Bacteria have always existed. They appeared on earth long before us, millions of years ago. For several centuries, man has been constantly exploring them to understand how they work and, above all, to try to fight them. To better explain bacteria, Jean-François Collet, a researcher at the de Duve Institute of UCL, likes to compare them to a castle with a double protective enclosure. Three years ago, he and his team elucidated one of the defence mechanisms that bacteria use against antibiotics: they demonstrated that, to protect themselves, bacteria use sentinels that give warning signals as soon as, for example, an antibiotic appears. They then organize their defence and this is why medication sometimes is unable to fight them effectively.
The goal of the UCL research is to understand how bacteria defend themselves, in order to find ways to better attack them. Abir Asmar, a young doctoral student, and Jean-François Collet have modified the architecture of the bacterial cell by increasing the distance between the two protective walls.

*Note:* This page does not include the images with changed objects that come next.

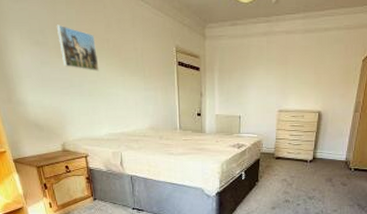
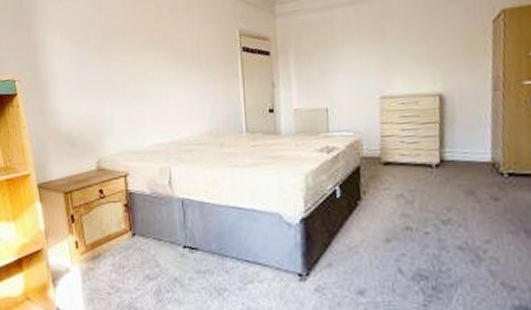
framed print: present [56,24,99,71] -> none [100,19,146,68]

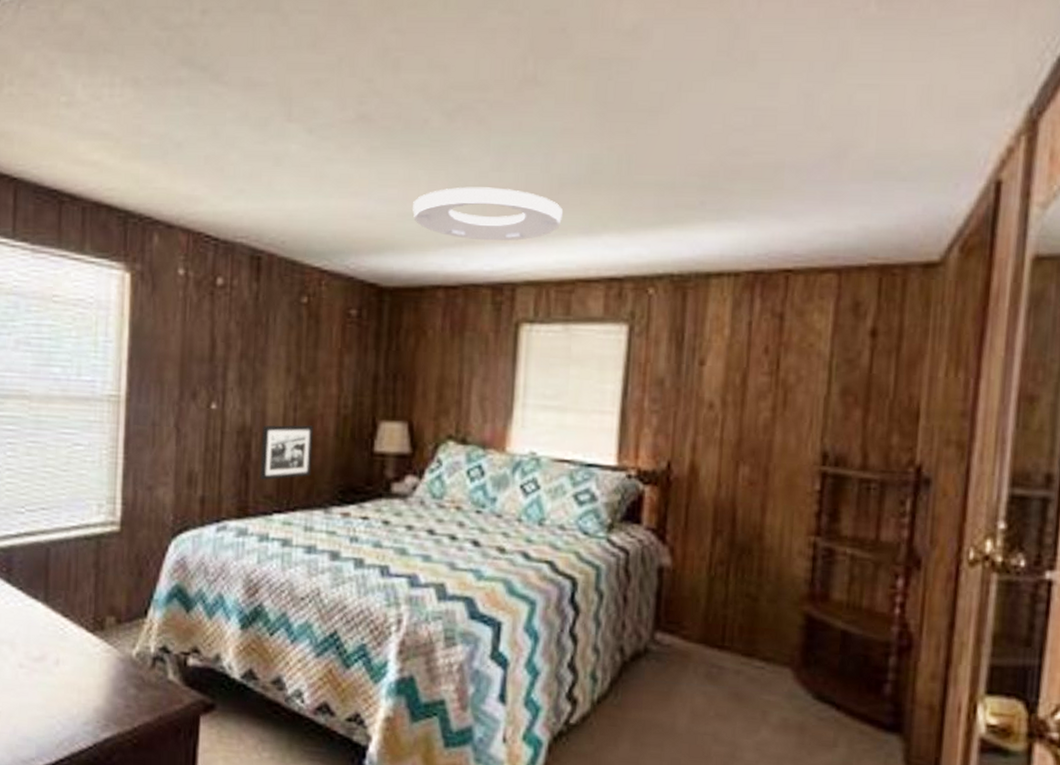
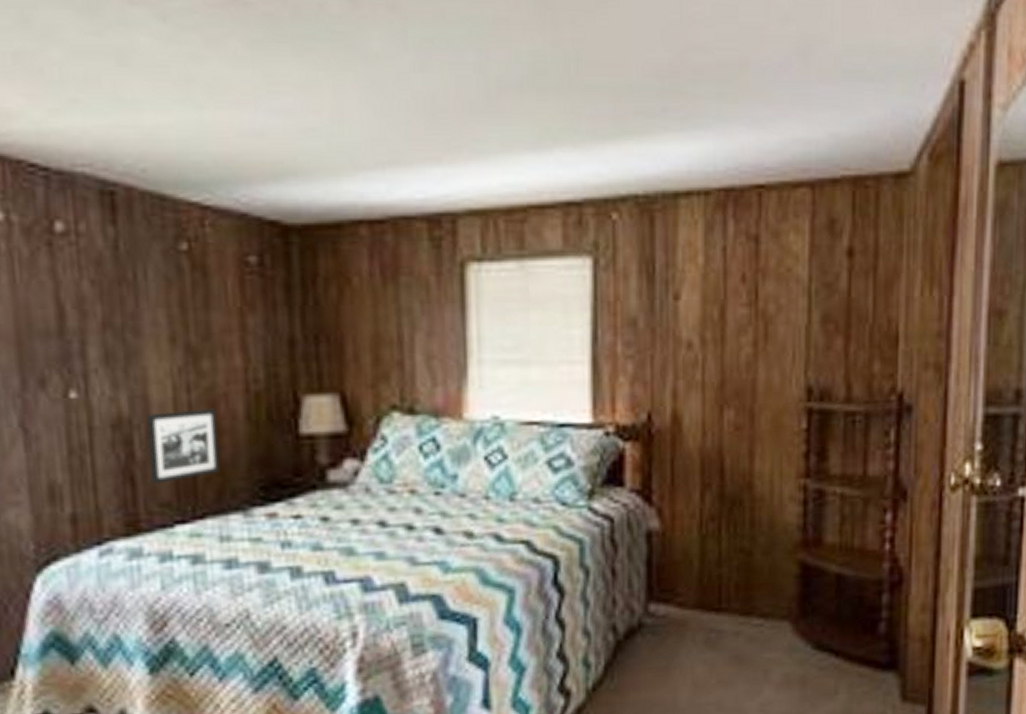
ceiling light: present [413,187,564,241] -> none [316,92,506,161]

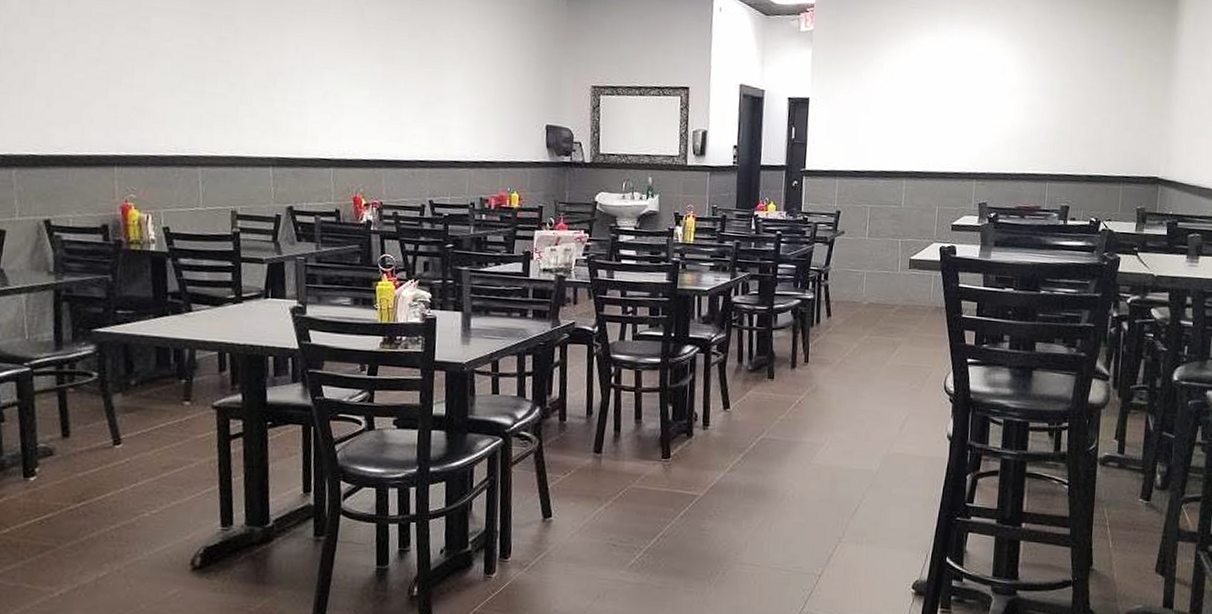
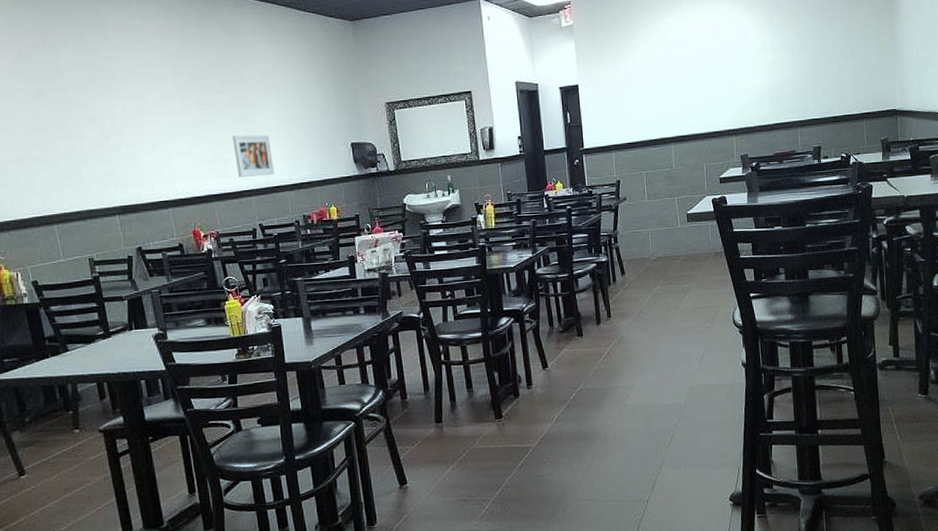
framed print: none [413,98,456,148] -> present [232,134,275,177]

The result was that communication between the two walls no longer worked. The increased distance does not allow the sentinels to alert the bacterium that it is in danger and to transmit the message that it must activate its defensive weaponry. The UCL researchers then tried to compensate the size of the sentinels to see if, when they become larger, they would start communicating again. And the answer is positive: after proportionally increasing the sentinels, the information passes again. This indicates that altering the distance between the membranes of bacteria could be a new way to fight against these microorganisms. This work was done in collaboration with colleagues from the University of Utah (USA) and the Imperial College London (UK). It was published in the prestigious American journal PLOS Biology and funded by Welbio, UCL and the FNRS.
The interest of this discovery? If the UCL researchers are able to find a molecule that changes the distance between the two membranes of bacteria, they could identify new antibacterial compounds and thus take an important step in the fight against resistant bacteria (like Escherichia coli, for example). This next step is underway since Jean-François Collet and his team have developed a concrete strategy to identify these new molecules.
Currently, the resistance of some bacteria to antibiotics is a major health problem. More and more bacteria are becoming resistant to available antibiotics as they acquire new defence mechanisms. In this sense, the UCL discovery contribute to answering this growing problem.